● Aim of the task
Your response should contain every line from the data below that holds the string "after".

● Supplied material
☆ ☆ ☆

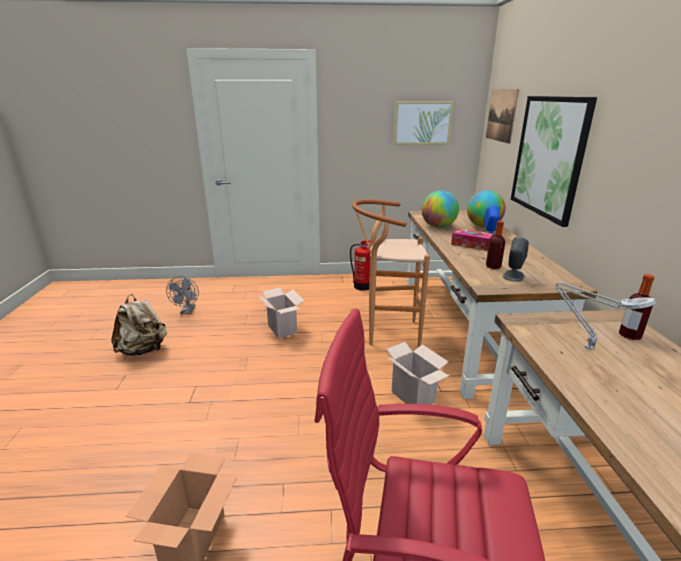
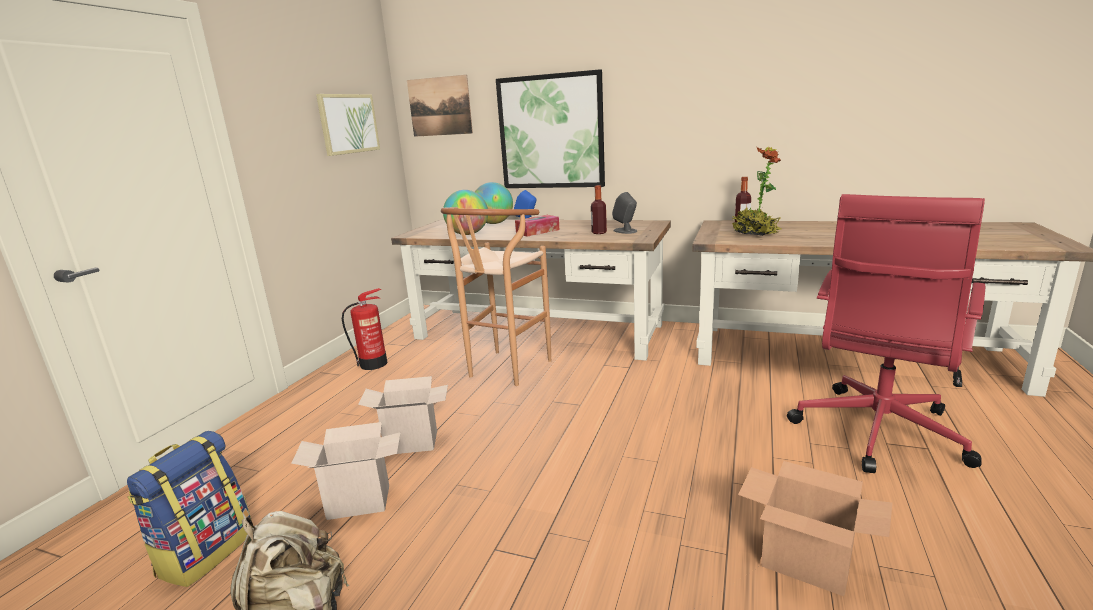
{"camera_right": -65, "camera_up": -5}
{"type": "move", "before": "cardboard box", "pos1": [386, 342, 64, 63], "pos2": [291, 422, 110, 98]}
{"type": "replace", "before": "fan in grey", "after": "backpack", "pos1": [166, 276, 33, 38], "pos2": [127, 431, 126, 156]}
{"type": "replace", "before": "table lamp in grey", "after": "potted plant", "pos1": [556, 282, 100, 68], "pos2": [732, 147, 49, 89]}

☆ ☆ ☆

● Response to this exercise
{"type": "replace", "before": "fan in grey", "after": "backpack", "pos1": [166, 276, 33, 38], "pos2": [127, 431, 126, 156]}
{"type": "replace", "before": "table lamp in grey", "after": "potted plant", "pos1": [556, 282, 100, 68], "pos2": [732, 147, 49, 89]}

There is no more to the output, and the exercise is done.